> **Exercise description**: Could you please find each line in the records that contains the word "remote" and copy it?

Saved entries:
▬▬▬▬▬▬▬▬▬▬
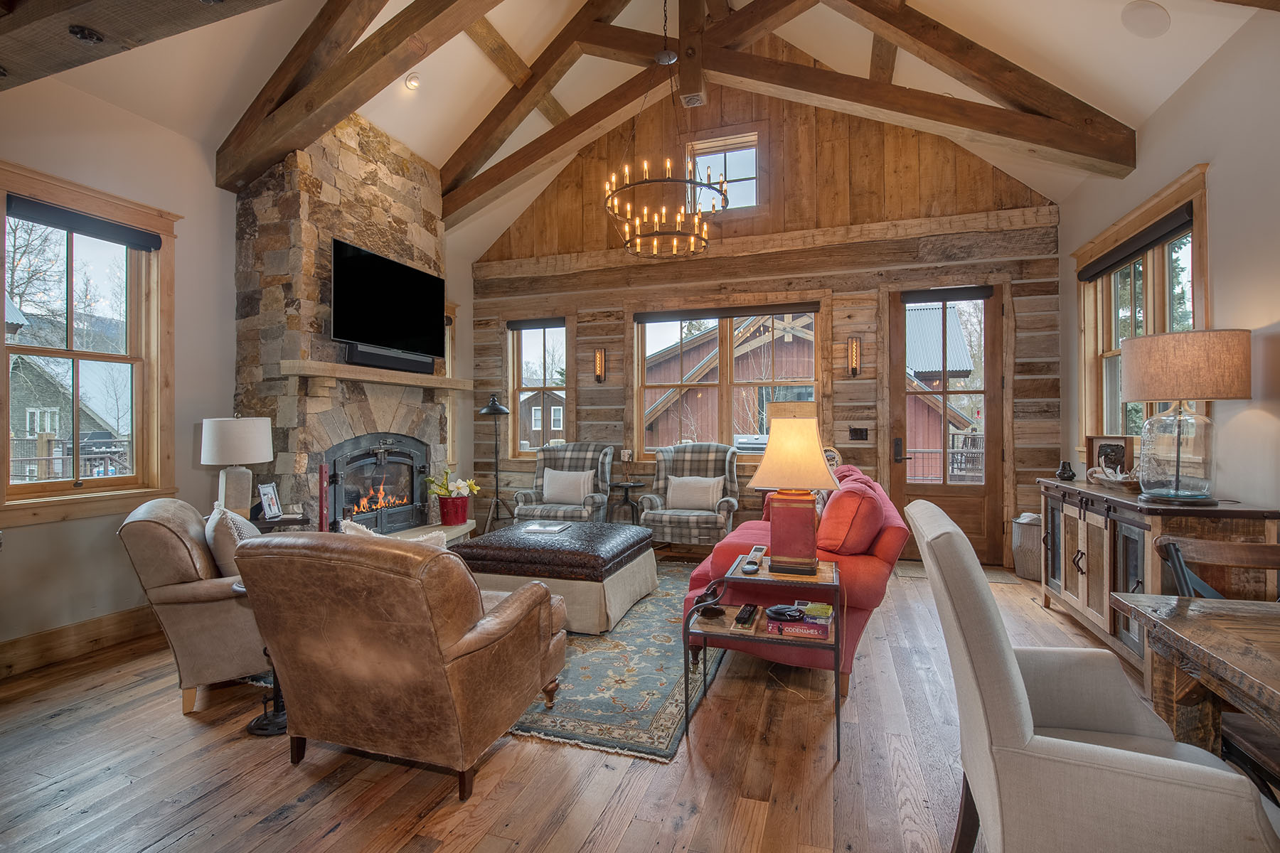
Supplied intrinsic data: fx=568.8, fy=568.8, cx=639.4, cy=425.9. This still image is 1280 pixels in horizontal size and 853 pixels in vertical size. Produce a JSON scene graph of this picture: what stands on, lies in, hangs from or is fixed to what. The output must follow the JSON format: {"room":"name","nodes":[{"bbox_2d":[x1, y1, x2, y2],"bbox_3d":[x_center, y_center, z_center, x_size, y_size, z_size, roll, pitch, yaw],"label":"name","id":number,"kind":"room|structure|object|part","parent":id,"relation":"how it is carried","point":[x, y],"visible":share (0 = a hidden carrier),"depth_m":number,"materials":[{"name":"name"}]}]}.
{"room":"living room","nodes":[
{"label":"living room","id":0,"kind":"room"},
{"bbox_2d":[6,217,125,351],"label":"tree","id":1,"kind":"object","parent":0,"point":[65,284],"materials":[{"name":"plant"}]},
{"bbox_2d":[0,68,471,671],"bbox_3d":[-3.108,-0.377,3.354,0.174,3.305,7.372,0,0,18],"label":"left wall","id":2,"kind":"structure","parent":0,"point":[23,538],"depth_m":3.41,"materials":[{"name":"paint"}]},
{"bbox_2d":[0,605,159,679],"bbox_3d":[-3.296,1.176,2.426,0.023,0.153,3.803,0,0,18],"label":"baseboard","id":3,"kind":"structure","parent":2,"relation":"attached to","point":[84,625],"depth_m":3.11,"materials":[{"name":"brown wood"}]},
{"bbox_2d":[0,160,177,526],"bbox_3d":[-3.196,-0.383,3.211,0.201,1.804,1.004,0,0,18],"label":"left window","id":4,"kind":"structure","parent":2,"relation":"in","point":[1,347],"depth_m":3.29,"materials":[{"name":"brown wood"}]},
{"bbox_2d":[5,194,162,249],"bbox_3d":[-3.115,-1.138,3.202,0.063,0.096,0.740,0,0,18],"label":"roller blind","id":5,"kind":"object","parent":4,"relation":"attached to","point":[38,208],"visible":0.98,"depth_m":3.17,"materials":[{"name":"fabric"}]},
{"bbox_2d":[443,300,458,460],"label":"window","id":6,"kind":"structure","parent":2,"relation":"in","point":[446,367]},
{"bbox_2d":[0,551,1240,852],"bbox_3d":[-0.052,1.295,2.220,6.516,0.104,7.860,0,0,18],"label":"floor","id":7,"kind":"structure","parent":0,"point":[173,852],"depth_m":2.05,"materials":[{"name":"brown wood"}]},
{"bbox_2d":[117,497,271,715],"bbox_3d":[-1.977,0.802,2.849,0.834,0.878,0.869,0,0,-29],"label":"leather armchair","id":8,"kind":"object","parent":7,"relation":"on","point":[219,618],"visible":0.58,"depth_m":2.48,"materials":[{"name":"beige leather"}]},
{"bbox_2d":[204,502,259,579],"bbox_3d":[-1.935,0.580,2.762,0.217,0.395,0.463,0,0,-30],"label":"throw pillow","id":9,"kind":"object","parent":8,"relation":"on","point":[234,530],"visible":0.46,"depth_m":2.62,"materials":[{"name":"fabric"}]},
{"bbox_2d":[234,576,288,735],"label":"side table","id":10,"kind":"object","parent":7,"relation":"on","point":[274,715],"visible":0.37,"depth_m":2.37,"materials":[{"name":"black metal"}]},
{"bbox_2d":[252,512,310,532],"bbox_3d":[-2.348,0.910,3.580,0.471,0.647,0.478,0,0,18],"label":"side table","id":11,"kind":"object","parent":7,"relation":"on","point":[281,523],"visible":0.2,"depth_m":3.52,"materials":[{"name":"brown wood"}]},
{"bbox_2d":[200,416,274,518],"bbox_3d":[-2.515,0.260,3.560,0.380,0.682,0.380,0,0,18],"label":"table lamp","id":12,"kind":"object","parent":11,"relation":"on","point":[221,434],"visible":0.97,"depth_m":3.46,"materials":[{"name":"white ceramic"}]},
{"bbox_2d":[256,481,283,520],"bbox_3d":[-2.325,0.471,3.565,0.092,0.213,0.169,0,0,1],"label":"picture frame","id":13,"kind":"object","parent":11,"relation":"on","point":[269,491],"visible":1,"depth_m":3.56,"materials":[{"name":"white"}]},
{"bbox_2d":[230,108,465,540],"bbox_3d":[-2.259,-0.535,4.635,0.971,3.634,1.924,0,0,18],"label":"stone fireplace","id":14,"kind":"object","parent":7,"relation":"on","point":[304,178],"visible":0.59,"depth_m":4.13,"materials":[{"name":"stone"}]},
{"bbox_2d":[325,433,428,534],"bbox_3d":[-2.230,0.479,4.709,0.437,0.816,1.160,0,0,18],"label":"fireplace insert","id":15,"kind":"object","parent":14,"relation":"in","point":[412,476],"visible":0.84,"depth_m":4.68,"materials":[{"name":"black metal"}]},
{"bbox_2d":[278,359,477,392],"bbox_3d":[-1.982,-0.362,4.565,0.294,0.115,1.823,0,0,18],"label":"mantel shelf","id":16,"kind":"object","parent":14,"relation":"attached to","point":[444,379],"visible":0.95,"depth_m":4.16,"materials":[{"name":"brown wood"}]},
{"bbox_2d":[346,343,433,373],"bbox_3d":[-1.988,-0.521,4.550,0.098,0.127,0.858,0,0,18],"label":"soundbar","id":17,"kind":"object","parent":16,"relation":"on","point":[369,357],"visible":0.87,"depth_m":4.44,"materials":[{"name":"black plastic"}]},
{"bbox_2d":[329,237,444,363],"bbox_3d":[-2.048,-0.976,4.631,0.188,0.765,1.243,0,0,18],"label":"television","id":18,"kind":"object","parent":14,"relation":"attached to","point":[399,292],"visible":0.99,"depth_m":4.50,"materials":[{"name":"black"}]},
{"bbox_2d":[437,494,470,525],"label":"flower pot","id":19,"kind":"object","parent":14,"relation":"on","point":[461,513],"visible":0.92,"depth_m":5.11,"materials":[{"name":"red metal"}]},
{"bbox_2d":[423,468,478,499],"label":"flower arrangement","id":20,"kind":"object","parent":19,"relation":"in","point":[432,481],"visible":0.77,"depth_m":5.08,"materials":[{"name":"plant"}]},
{"bbox_2d":[231,531,571,800],"bbox_3d":[-0.867,0.804,2.278,0.960,0.869,0.954,0,0,18],"label":"leather armchair","id":21,"kind":"object","parent":7,"relation":"on","point":[456,635],"visible":0.99,"depth_m":1.91,"materials":[{"name":"brown leather"}]},
{"bbox_2d":[339,519,452,549],"bbox_3d":[-1.060,0.588,2.462,0.497,0.372,0.230,0,0,18],"label":"throw pillow","id":22,"kind":"object","parent":21,"relation":"on","point":[359,528],"visible":0.17,"depth_m":2.42,"materials":[{"name":"fabric"}]},
{"bbox_2d":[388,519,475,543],"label":"hearth","id":23,"kind":"object","parent":7,"relation":"on","point":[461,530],"visible":0.21,"depth_m":5.01,"materials":[{"name":"beige stone"}]},
{"bbox_2d":[477,393,513,532],"bbox_3d":[-1.521,0.452,6.017,0.405,1.543,0.405,0,0,18],"label":"floor lamp","id":24,"kind":"object","parent":7,"relation":"on","point":[497,409],"visible":0.95,"depth_m":5.98,"materials":[{"name":"black metal"}]},
{"bbox_2d":[513,442,615,522],"bbox_3d":[-0.700,0.702,5.629,0.810,1.033,0.906,0,0,18],"label":"plaid armchair","id":25,"kind":"object","parent":7,"relation":"on","point":[599,466],"visible":0.7,"depth_m":5.63,"materials":[{"name":"grey fabric"}]},
{"bbox_2d":[541,468,595,505],"bbox_3d":[-0.717,0.602,5.667,0.517,0.325,0.192,0,0,18],"label":"throw pillow","id":26,"kind":"object","parent":25,"relation":"on","point":[582,491],"visible":0.98,"depth_m":5.61,"materials":[{"name":"fabric"}]},
{"bbox_2d":[502,558,726,762],"bbox_3d":[-0.502,1.230,3.843,2.391,0.014,2.957,0,0,18],"label":"area rug","id":27,"kind":"object","parent":7,"relation":"on","point":[660,643],"visible":0.44,"depth_m":2.69,"materials":[{"name":"carpet"}]},
{"bbox_2d":[455,520,664,634],"bbox_3d":[-0.545,0.990,3.947,1.158,0.476,1.090,0,0,18],"label":"ottoman","id":28,"kind":"object","parent":27,"relation":"on","point":[589,583],"visible":0.85,"depth_m":3.50,"materials":[{"name":"brown leather"}]},
{"bbox_2d":[520,520,571,533],"bbox_3d":[-0.676,0.730,4.099,0.284,0.024,0.274,0,0,18],"label":"book","id":29,"kind":"object","parent":28,"relation":"on","point":[555,528],"visible":0.99,"depth_m":4.06,"materials":[{"name":"paper"}]},
{"bbox_2d":[609,480,645,525],"bbox_3d":[-0.137,0.899,5.754,0.388,0.636,0.390,0,0,18],"label":"side table","id":30,"kind":"object","parent":7,"relation":"on","point":[627,498],"visible":0.86,"depth_m":5.69,"materials":[{"name":"black metal"}]},
{"bbox_2d":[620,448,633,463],"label":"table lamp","id":31,"kind":"object","parent":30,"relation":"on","point":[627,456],"visible":0.99,"depth_m":5.73,"materials":[{"name":"white"}]},
{"bbox_2d":[637,441,740,550],"bbox_3d":[0.490,0.701,5.312,0.838,1.051,0.880,0,0,18],"label":"plaid armchair","id":32,"kind":"object","parent":7,"relation":"on","point":[695,456],"visible":0.85,"depth_m":5.14,"materials":[{"name":"grey fabric"}]},
{"bbox_2d":[664,475,724,510],"bbox_3d":[0.501,0.627,5.303,0.536,0.301,0.187,0,0,18],"label":"throw pillow","id":33,"kind":"object","parent":32,"relation":"on","point":[672,486],"visible":0.95,"depth_m":5.25,"materials":[{"name":"fabric"}]},
{"bbox_2d":[680,553,841,764],"bbox_3d":[0.538,0.933,2.429,0.584,0.627,0.557,0,0,18],"label":"side table","id":34,"kind":"object","parent":7,"relation":"on","point":[835,643],"visible":0.73,"depth_m":2.28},
{"bbox_2d":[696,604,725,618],"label":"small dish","id":35,"kind":"object","parent":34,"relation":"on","point":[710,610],"visible":0.99,"depth_m":2.39,"materials":[{"name":"black"}]},
{"bbox_2d":[733,603,758,628],"bbox_3d":[0.446,0.796,2.398,0.055,0.026,0.226,0,0,18],"label":"remote control","id":36,"kind":"object","parent":34,"relation":"on","point":[739,618],"visible":0.99,"depth_m":2.35,"materials":[{"name":"black plastic"}]},
{"bbox_2d":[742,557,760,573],"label":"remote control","id":37,"kind":"object","parent":34,"relation":"on","point":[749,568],"visible":0.99,"depth_m":2.40,"materials":[{"name":"black plastic"}]},
{"bbox_2d":[744,545,767,565],"bbox_3d":[0.530,0.625,2.661,0.056,0.032,0.253,0,0,18],"label":"remote control","id":38,"kind":"object","parent":34,"relation":"on","point":[757,550],"visible":0.99,"depth_m":2.61,"materials":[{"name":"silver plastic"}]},
{"bbox_2d":[747,405,839,576],"bbox_3d":[0.669,0.274,2.483,0.380,0.696,0.375,0,0,18],"label":"table lamp","id":39,"kind":"object","parent":34,"relation":"on","point":[802,553],"visible":1,"depth_m":2.39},
{"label":"lamp shade","id":40,"kind":"part","parent":39,"relation":"part of","materials":[{"name":"beige fabric"}]},
{"bbox_2d":[764,604,831,640],"bbox_3d":[0.642,0.774,2.293,0.247,0.069,0.221,0,0,18],"label":"board game","id":41,"kind":"object","parent":34,"relation":"in","point":[805,625],"visible":0.96,"depth_m":2.22,"materials":[{"name":"paper"}]},
{"bbox_2d":[765,603,805,621],"bbox_3d":[0.587,0.745,2.296,0.144,0.035,0.132,0,0,18],"label":"black device","id":42,"kind":"object","parent":41,"relation":"on","point":[780,613],"visible":0.99,"depth_m":2.27,"materials":[{"name":"black plastic"}]},
{"bbox_2d":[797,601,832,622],"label":"box","id":43,"kind":"object","parent":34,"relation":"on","point":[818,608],"visible":0.96,"depth_m":2.26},
{"bbox_2d":[681,462,903,697],"bbox_3d":[0.978,0.777,3.629,1.008,0.933,1.975,0,0,18],"label":"red sofa","id":44,"kind":"object","parent":7,"relation":"on","point":[885,548],"visible":0.45,"depth_m":2.82,"materials":[{"name":"red fabric"}]},
{"bbox_2d":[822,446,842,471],"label":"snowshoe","id":45,"kind":"object","parent":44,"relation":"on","point":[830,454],"visible":0.26,"depth_m":5.04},
{"bbox_2d":[819,477,886,554],"bbox_3d":[1.091,0.495,2.995,0.313,0.403,0.597,0,0,18],"label":"red pillow","id":46,"kind":"object","parent":44,"relation":"on","point":[852,505],"visible":0.86,"depth_m":2.77,"materials":[{"name":"red fabric"}]},
{"bbox_2d":[891,561,1021,584],"bbox_3d":[2.573,1.229,4.769,0.939,0.011,0.561,0,0,18],"label":"doormat","id":47,"kind":"object","parent":7,"relation":"on","point":[907,570],"visible":0.41,"depth_m":4.72,"materials":[{"name":"carpet"}]},
{"bbox_2d":[1011,512,1042,580],"bbox_3d":[3.227,0.982,4.662,0.339,0.493,0.342,0,0,18],"label":"basket","id":48,"kind":"object","parent":7,"relation":"on","point":[1035,520],"visible":0.6,"depth_m":4.56,"materials":[{"name":"wicker"}]},
{"bbox_2d":[905,497,1275,852],"bbox_3d":[1.049,0.746,1.394,0.698,1.013,0.652,0,0,18],"label":"white armchair","id":49,"kind":"object","parent":7,"relation":"on","point":[1008,668],"visible":0.99,"depth_m":1.21,"materials":[{"name":"fabric"}]},
{"bbox_2d":[1033,474,1279,669],"bbox_3d":[2.712,0.802,3.142,0.490,0.874,1.554,0,0,18],"label":"sideboard","id":50,"kind":"object","parent":7,"relation":"on","point":[1078,545],"visible":0.57,"depth_m":2.86,"materials":[{"name":"brown wood"}]},
{"bbox_2d":[1056,460,1076,481],"bbox_3d":[2.812,0.296,3.756,0.108,0.122,0.107,0,0,18],"label":"small vase","id":51,"kind":"object","parent":50,"relation":"on","point":[1063,473],"visible":0.99,"depth_m":3.73,"materials":[{"name":"black ceramic"}]},
{"bbox_2d":[1085,435,1135,475],"bbox_3d":[2.980,0.214,3.599,0.099,0.283,0.324,0,0,-9],"label":"picture frame","id":52,"kind":"object","parent":50,"relation":"on","point":[1111,446],"visible":0.81,"depth_m":3.57,"materials":[{"name":"brown wood"}]},
{"bbox_2d":[1085,465,1141,490],"bbox_3d":[2.798,0.299,3.310,0.319,0.128,0.306,0,0,18],"label":"decorative bowl","id":53,"kind":"object","parent":50,"relation":"on","point":[1101,476],"visible":0.87,"depth_m":3.28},
{"bbox_2d":[1122,328,1251,503],"bbox_3d":[2.601,-0.038,2.741,0.472,0.803,0.476,0,0,18],"label":"table lamp","id":54,"kind":"object","parent":50,"relation":"on","point":[1136,394],"visible":0.99,"depth_m":2.62,"materials":[{"name":"beige fabric"}]},
{"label":"lamp shade","id":55,"kind":"part","parent":54,"relation":"part of","materials":[{"name":"beige fabric"}]},
{"bbox_2d":[1108,591,1279,764],"bbox_3d":[1.993,0.862,0.835,1.751,0.750,1.152,0,0,18],"label":"dining table","id":56,"kind":"object","parent":7,"relation":"on","point":[1183,633],"visible":0.88,"depth_m":1.40,"materials":[{"name":"brown wood"}]},
{"bbox_2d":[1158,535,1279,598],"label":"dining chair","id":57,"kind":"object","parent":7,"relation":"on","point":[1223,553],"visible":0.46,"depth_m":1.80,"materials":[{"name":"brown wood"}]},
{"bbox_2d":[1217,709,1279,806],"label":"dining chair","id":58,"kind":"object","parent":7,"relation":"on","point":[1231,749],"visible":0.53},
{"bbox_2d":[0,0,1270,262],"bbox_3d":[-0.257,-2.805,2.820,6.585,1.815,6.539,0,0,18],"label":"ceiling","id":59,"kind":"structure","parent":0,"point":[1150,50],"depth_m":4.03,"materials":[{"name":"white paint"}]},
{"bbox_2d":[0,0,290,89],"bbox_3d":[-1.557,-1.666,1.897,4.358,0.289,0.461,0,0,18],"label":"ceiling beam","id":60,"kind":"structure","parent":59,"relation":"attached to","point":[86,1],"depth_m":2.23,"materials":[{"name":"brown wood"}]},
{"bbox_2d":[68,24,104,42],"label":"recessed light","id":61,"kind":"object","parent":60,"relation":"attached to","point":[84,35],"visible":0.98,"depth_m":2.17,"materials":[{"name":"black"}]},
{"bbox_2d":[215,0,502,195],"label":"ceiling beam","id":62,"kind":"structure","parent":59,"relation":"attached to","point":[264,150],"depth_m":3.64,"materials":[{"name":"brown wood"}]},
{"bbox_2d":[403,72,420,89],"bbox_3d":[-1.712,-2.591,4.282,0.125,0.075,0.124,0,0,-32],"label":"recessed light","id":63,"kind":"object","parent":59,"relation":"in","point":[414,83],"visible":0.99,"depth_m":4.27,"materials":[{"name":"white"}]},
{"bbox_2d":[603,0,723,255],"bbox_3d":[0.169,-2.295,4.058,0.840,2.021,0.851,0,0,18],"label":"chandelier","id":64,"kind":"object","parent":59,"relation":"hanging from","point":[627,230],"visible":0.99,"depth_m":3.98,"materials":[{"name":"metal"}]},
{"bbox_2d":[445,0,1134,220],"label":"roof truss","id":65,"kind":"structure","parent":59,"relation":"attached to","point":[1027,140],"depth_m":4.71,"materials":[{"name":"brown wood"}]},
{"bbox_2d":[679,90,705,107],"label":"ceiling vent","id":66,"kind":"object","parent":65,"relation":"attached to","point":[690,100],"visible":0.96,"depth_m":4.55,"materials":[{"name":"metal"}]},
{"bbox_2d":[1120,0,1170,37],"bbox_3d":[2.650,-2.123,2.986,0.225,0.117,0.204,0,0,-28],"label":"ceiling speaker","id":67,"kind":"object","parent":59,"relation":"attached to","point":[1145,16],"visible":0.99,"depth_m":2.95,"materials":[{"name":"white"}]},
{"bbox_2d":[467,74,1068,569],"bbox_3d":[0.810,-1.278,5.820,5.887,5.065,0.223,0,0,18],"label":"log wall","id":68,"kind":"structure","parent":0,"point":[577,342],"depth_m":5.50,"materials":[{"name":"brown wood"}]},
{"bbox_2d":[506,317,569,458],"bbox_3d":[-1.123,-0.385,6.451,0.814,1.666,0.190,0,0,18],"label":"window","id":69,"kind":"structure","parent":68,"relation":"in","point":[547,344],"depth_m":6.47,"materials":[{"name":"brown glass"}]},
{"bbox_2d":[505,317,566,330],"bbox_3d":[-1.167,-1.143,6.415,0.728,0.093,0.056,0,0,18],"label":"window blind","id":70,"kind":"object","parent":69,"relation":"attached to","point":[550,327],"visible":0.98,"depth_m":6.39,"materials":[{"name":"grey fabric"}]},
{"bbox_2d":[593,347,606,382],"bbox_3d":[-0.431,-0.641,6.047,0.107,0.382,0.145,0,0,18],"label":"wall sconce","id":71,"kind":"object","parent":68,"relation":"attached to","point":[597,357],"visible":0.98,"depth_m":6.01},
{"bbox_2d":[689,132,759,210],"bbox_3d":[0.853,-2.546,5.865,0.825,0.828,0.140,0,0,18],"label":"clerestory window","id":72,"kind":"structure","parent":68,"relation":"in","point":[727,170],"depth_m":5.83,"materials":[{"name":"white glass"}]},
{"bbox_2d":[631,303,822,458],"bbox_3d":[0.864,-0.409,5.810,1.945,1.640,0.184,0,0,18],"label":"window","id":73,"kind":"structure","parent":68,"relation":"in","point":[642,392],"depth_m":5.81,"materials":[{"name":"brown"}]},
{"bbox_2d":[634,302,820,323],"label":"window blind","id":74,"kind":"object","parent":73,"relation":"attached to","point":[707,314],"visible":0.99,"depth_m":5.71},
{"bbox_2d":[846,335,861,377],"bbox_3d":[1.972,-0.630,5.238,0.107,0.385,0.154,0,0,18],"label":"wall sconce","id":75,"kind":"object","parent":68,"relation":"attached to","point":[852,347],"visible":0.98,"depth_m":5.20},
{"bbox_2d":[847,425,868,441],"bbox_3d":[2.004,0.067,5.220,0.164,0.127,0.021,0,0,18],"label":"light switch","id":76,"kind":"object","parent":68,"relation":"attached to","point":[860,434],"visible":0.98,"depth_m":5.22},
{"bbox_2d":[886,283,1004,564],"bbox_3d":[2.804,-0.001,5.189,0.940,2.457,0.139,0,0,18],"label":"door","id":77,"kind":"structure","parent":68,"relation":"in","point":[988,369],"depth_m":5.19,"materials":[{"name":"brown wood"}]},
{"bbox_2d":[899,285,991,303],"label":"door blind","id":78,"kind":"object","parent":77,"relation":"attached to","point":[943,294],"visible":0.99,"depth_m":5.12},
{"bbox_2d":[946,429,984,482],"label":"deck railing","id":79,"kind":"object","parent":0,"point":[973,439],"visible":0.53,"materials":[{"name":"grey metal"}]},
{"bbox_2d":[1058,4,1279,532],"bbox_3d":[2.578,-0.385,1.523,0.178,3.319,7.538,0,0,18],"label":"right wall","id":80,"kind":"structure","parent":0,"point":[1226,230],"depth_m":2.73,"materials":[{"name":"paint"}]},
{"bbox_2d":[1074,168,1210,469],"bbox_3d":[3.251,-0.508,3.689,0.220,1.650,1.669,0,0,18],"label":"right window","id":81,"kind":"structure","parent":80,"relation":"in","point":[1195,230],"depth_m":3.63,"materials":[{"name":"brown"}]},
{"bbox_2d":[1078,201,1196,282],"bbox_3d":[3.181,-1.150,3.684,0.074,0.101,1.366,0,0,18],"label":"window blind","id":82,"kind":"object","parent":81,"relation":"attached to","point":[1140,247],"visible":0.96,"depth_m":3.54,"materials":[{"name":"fabric"}]},
{"label":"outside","id":83,"kind":"structure","parent":0,"visible":0},
{"bbox_2d":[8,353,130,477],"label":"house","id":84,"kind":"structure","parent":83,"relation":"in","point":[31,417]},
{"bbox_2d":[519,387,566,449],"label":"house","id":85,"kind":"structure","parent":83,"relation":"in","point":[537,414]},
{"bbox_2d":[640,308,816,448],"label":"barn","id":86,"kind":"structure","parent":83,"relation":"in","point":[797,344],"materials":[{"name":"wood"}]}
]}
▬▬▬▬▬▬▬▬▬▬
> **Written solution**:
{"bbox_2d":[733,603,758,628],"bbox_3d":[0.446,0.796,2.398,0.055,0.026,0.226,0,0,18],"label":"remote control","id":36,"kind":"object","parent":34,"relation":"on","point":[739,618],"visible":0.99,"depth_m":2.35,"materials":[{"name":"black plastic"}]},
{"bbox_2d":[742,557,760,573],"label":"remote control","id":37,"kind":"object","parent":34,"relation":"on","point":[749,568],"visible":0.99,"depth_m":2.40,"materials":[{"name":"black plastic"}]},
{"bbox_2d":[744,545,767,565],"bbox_3d":[0.530,0.625,2.661,0.056,0.032,0.253,0,0,18],"label":"remote control","id":38,"kind":"object","parent":34,"relation":"on","point":[757,550],"visible":0.99,"depth_m":2.61,"materials":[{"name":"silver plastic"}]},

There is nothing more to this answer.